Problem details: Each entry, in full: copy it out exactly.

Stored records:
━━━━

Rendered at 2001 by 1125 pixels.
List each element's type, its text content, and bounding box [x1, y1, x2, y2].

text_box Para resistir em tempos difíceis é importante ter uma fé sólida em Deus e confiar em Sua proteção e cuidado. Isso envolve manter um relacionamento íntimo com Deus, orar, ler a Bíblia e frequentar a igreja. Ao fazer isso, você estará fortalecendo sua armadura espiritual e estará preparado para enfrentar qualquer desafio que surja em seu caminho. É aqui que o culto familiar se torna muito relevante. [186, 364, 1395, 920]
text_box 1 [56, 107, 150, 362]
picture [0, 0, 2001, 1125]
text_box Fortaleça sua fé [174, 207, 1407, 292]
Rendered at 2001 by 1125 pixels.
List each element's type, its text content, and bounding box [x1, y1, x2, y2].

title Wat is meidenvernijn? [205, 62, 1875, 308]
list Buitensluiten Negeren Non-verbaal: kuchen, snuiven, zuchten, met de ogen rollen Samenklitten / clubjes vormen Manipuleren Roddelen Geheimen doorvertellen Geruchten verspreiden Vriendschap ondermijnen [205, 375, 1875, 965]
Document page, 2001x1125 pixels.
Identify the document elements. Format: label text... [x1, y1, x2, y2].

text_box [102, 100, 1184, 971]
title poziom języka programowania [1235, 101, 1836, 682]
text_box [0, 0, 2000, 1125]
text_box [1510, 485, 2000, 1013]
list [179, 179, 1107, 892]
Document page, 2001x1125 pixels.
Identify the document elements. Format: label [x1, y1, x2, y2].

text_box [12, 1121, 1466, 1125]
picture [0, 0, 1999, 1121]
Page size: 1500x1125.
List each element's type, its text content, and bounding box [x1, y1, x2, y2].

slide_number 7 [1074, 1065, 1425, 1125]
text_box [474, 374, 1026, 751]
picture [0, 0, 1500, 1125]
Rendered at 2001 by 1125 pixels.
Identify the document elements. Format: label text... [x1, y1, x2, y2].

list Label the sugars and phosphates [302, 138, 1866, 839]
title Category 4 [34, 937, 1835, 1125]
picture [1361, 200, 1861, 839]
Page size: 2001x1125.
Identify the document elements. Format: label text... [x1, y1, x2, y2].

━━━━

Exercise result:
Rendered at 2001 by 1125 pixels.
List each element's type, its text content, and bounding box [x1, y1, x2, y2].

text_box Para resistir em tempos difíceis é importante ter uma fé sólida em Deus e confiar em Sua proteção e cuidado. Isso envolve manter um relacionamento íntimo com Deus, orar, ler a Bíblia e frequentar a igreja. Ao fazer isso, você estará fortalecendo sua armadura espiritual e estará preparado para enfrentar qualquer desafio que surja em seu caminho. É aqui que o culto familiar se torna muito relevante. [186, 364, 1395, 920]
text_box 1 [56, 107, 150, 362]
picture [0, 0, 2001, 1125]
text_box Fortaleça sua fé [174, 207, 1407, 292]
Rendered at 2001 by 1125 pixels.
List each element's type, its text content, and bounding box [x1, y1, x2, y2].

title Wat is meidenvernijn? [205, 62, 1875, 308]
list Buitensluiten Negeren Non-verbaal: kuchen, snuiven, zuchten, met de ogen rollen Samenklitten / clubjes vormen Manipuleren Roddelen Geheimen doorvertellen Geruchten verspreiden Vriendschap ondermijnen [205, 375, 1875, 965]
Document page, 2001x1125 pixels.
Identify the document elements. Format: label text... [x1, y1, x2, y2].

text_box [102, 100, 1184, 971]
title poziom języka programowania [1235, 101, 1836, 682]
text_box [0, 0, 2000, 1125]
text_box [1510, 485, 2000, 1013]
list [179, 179, 1107, 892]
Document page, 2001x1125 pixels.
Identify the document elements. Format: label [x1, y1, x2, y2].

text_box [12, 1121, 1466, 1125]
picture [0, 0, 1999, 1121]
Page size: 1500x1125.
List each element's type, its text content, and bounding box [x1, y1, x2, y2].

slide_number 7 [1074, 1065, 1425, 1125]
text_box [474, 374, 1026, 751]
picture [0, 0, 1500, 1125]
Rendered at 2001 by 1125 pixels.
Identify the document elements. Format: label text... [x1, y1, x2, y2].

list Label the sugars and phosphates [302, 138, 1866, 839]
title Category 4 [34, 937, 1835, 1125]
picture [1361, 200, 1861, 839]
Page size: 2001x1125.
Identify the document elements. Format: label text... [x1, y1, x2, y2].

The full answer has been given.